In enzymology, a pyranose oxidase is an enzyme that catalyzes the chemical reaction

D-glucose + O_{2} $\rightleftharpoons$ 2-dehydro-D-glucose + H_{2}O_{2}

Thus, the two substrates of this enzyme are D-glucose and O_{2}, whereas its two products are 2-dehydro-D-glucose and H_{2}O_{2}.

Pyranose oxidase is able to oxidize D-xylose, L-sorbose, D-galactose, and D-glucono-1,5-lactone, which have the same ring conformation and configuration at C-2, C-3 and C-4.

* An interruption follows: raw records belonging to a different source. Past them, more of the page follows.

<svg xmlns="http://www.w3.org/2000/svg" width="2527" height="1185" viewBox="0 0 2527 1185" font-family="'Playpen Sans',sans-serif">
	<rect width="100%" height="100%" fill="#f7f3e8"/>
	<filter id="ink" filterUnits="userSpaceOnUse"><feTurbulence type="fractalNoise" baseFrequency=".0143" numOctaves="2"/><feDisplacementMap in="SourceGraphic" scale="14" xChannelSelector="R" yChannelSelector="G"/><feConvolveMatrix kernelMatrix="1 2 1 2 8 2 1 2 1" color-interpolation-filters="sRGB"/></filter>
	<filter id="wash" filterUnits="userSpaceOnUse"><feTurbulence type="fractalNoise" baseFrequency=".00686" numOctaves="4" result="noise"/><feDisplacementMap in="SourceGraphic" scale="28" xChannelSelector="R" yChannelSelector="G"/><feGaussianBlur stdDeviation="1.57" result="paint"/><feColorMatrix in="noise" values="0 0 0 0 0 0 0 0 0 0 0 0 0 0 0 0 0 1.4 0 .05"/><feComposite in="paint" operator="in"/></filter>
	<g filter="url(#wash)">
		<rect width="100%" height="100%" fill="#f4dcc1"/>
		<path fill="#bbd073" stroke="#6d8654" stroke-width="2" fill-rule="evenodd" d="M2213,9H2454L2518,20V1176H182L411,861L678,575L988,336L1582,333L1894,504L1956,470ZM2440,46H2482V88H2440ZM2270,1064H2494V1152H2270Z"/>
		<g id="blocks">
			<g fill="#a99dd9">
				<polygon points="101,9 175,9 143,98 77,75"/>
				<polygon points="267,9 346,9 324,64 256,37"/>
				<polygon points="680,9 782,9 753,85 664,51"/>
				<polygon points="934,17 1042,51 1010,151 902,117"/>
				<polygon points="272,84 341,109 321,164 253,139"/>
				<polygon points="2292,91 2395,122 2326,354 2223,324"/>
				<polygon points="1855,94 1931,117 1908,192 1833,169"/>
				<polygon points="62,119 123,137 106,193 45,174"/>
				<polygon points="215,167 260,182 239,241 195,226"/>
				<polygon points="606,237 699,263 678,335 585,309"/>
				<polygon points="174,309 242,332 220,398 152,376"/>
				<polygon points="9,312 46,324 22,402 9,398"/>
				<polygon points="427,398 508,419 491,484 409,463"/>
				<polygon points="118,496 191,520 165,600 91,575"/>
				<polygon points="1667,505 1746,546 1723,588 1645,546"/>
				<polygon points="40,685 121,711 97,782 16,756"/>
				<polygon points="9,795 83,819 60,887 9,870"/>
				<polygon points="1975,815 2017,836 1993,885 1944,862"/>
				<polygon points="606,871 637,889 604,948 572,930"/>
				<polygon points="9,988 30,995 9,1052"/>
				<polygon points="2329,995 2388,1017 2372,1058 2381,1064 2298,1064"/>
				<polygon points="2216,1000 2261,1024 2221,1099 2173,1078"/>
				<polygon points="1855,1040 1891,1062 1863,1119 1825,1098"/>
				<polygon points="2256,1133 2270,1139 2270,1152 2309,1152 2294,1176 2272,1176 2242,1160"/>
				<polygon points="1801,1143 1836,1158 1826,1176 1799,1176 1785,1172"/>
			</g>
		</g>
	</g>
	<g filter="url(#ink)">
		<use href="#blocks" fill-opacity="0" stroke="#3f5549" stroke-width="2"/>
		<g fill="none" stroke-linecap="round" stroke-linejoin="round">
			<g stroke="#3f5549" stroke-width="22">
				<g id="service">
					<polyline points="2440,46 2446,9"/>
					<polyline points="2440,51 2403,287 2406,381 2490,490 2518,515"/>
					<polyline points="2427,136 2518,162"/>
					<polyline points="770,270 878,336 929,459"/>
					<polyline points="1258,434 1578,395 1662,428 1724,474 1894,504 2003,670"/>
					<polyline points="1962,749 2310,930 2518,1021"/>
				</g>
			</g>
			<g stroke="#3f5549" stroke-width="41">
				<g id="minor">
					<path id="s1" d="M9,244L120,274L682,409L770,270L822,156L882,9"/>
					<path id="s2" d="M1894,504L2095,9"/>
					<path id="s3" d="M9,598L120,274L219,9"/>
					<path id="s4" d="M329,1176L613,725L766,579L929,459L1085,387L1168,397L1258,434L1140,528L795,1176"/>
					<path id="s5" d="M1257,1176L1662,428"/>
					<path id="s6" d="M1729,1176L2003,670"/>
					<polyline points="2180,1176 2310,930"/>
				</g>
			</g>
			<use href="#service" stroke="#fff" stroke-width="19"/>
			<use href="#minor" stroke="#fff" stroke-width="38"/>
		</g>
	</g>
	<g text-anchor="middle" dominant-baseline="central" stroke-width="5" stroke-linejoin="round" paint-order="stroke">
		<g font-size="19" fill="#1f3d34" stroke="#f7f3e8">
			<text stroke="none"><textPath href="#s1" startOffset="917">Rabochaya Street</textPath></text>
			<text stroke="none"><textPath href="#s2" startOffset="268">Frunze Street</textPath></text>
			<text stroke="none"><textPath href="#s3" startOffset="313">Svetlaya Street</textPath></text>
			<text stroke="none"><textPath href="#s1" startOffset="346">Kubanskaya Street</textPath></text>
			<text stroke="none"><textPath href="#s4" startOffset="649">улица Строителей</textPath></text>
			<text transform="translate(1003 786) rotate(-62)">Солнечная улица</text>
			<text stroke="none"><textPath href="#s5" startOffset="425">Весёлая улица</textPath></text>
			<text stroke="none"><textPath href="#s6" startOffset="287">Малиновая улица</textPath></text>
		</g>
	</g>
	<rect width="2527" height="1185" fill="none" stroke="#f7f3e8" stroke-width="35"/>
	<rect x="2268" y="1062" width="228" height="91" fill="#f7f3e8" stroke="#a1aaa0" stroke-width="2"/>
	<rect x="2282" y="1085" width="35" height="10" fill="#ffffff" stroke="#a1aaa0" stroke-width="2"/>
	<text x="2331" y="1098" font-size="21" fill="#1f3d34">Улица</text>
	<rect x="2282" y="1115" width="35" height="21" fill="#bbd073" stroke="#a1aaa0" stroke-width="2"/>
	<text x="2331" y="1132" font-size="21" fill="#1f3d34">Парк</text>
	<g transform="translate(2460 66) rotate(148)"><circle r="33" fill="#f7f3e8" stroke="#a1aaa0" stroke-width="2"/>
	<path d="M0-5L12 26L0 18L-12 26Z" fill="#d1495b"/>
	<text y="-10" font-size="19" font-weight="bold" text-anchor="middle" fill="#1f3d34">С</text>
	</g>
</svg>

This enzyme belongs to the family of oxidoreductases, specifically those acting on the CH-OH group of donor with oxygen as acceptor. The systematic name of this enzyme class is pyranose:oxygen 2-oxidoreductase. Other names in common use include glucose 2-oxidase, and pyranose-2-oxidase. This enzyme participates in pentose phosphate pathway. It employs one cofactor, FAD.

==Structural studies==

As of late 2007, 8 structures have been solved for this class of enzymes, with PDB accession codes , , , , , , , and .

== Use in biosensors ==
Pyranose oxidase produce higher power output than does glucose oxidase. It is also easier to express in high yields using E. coli.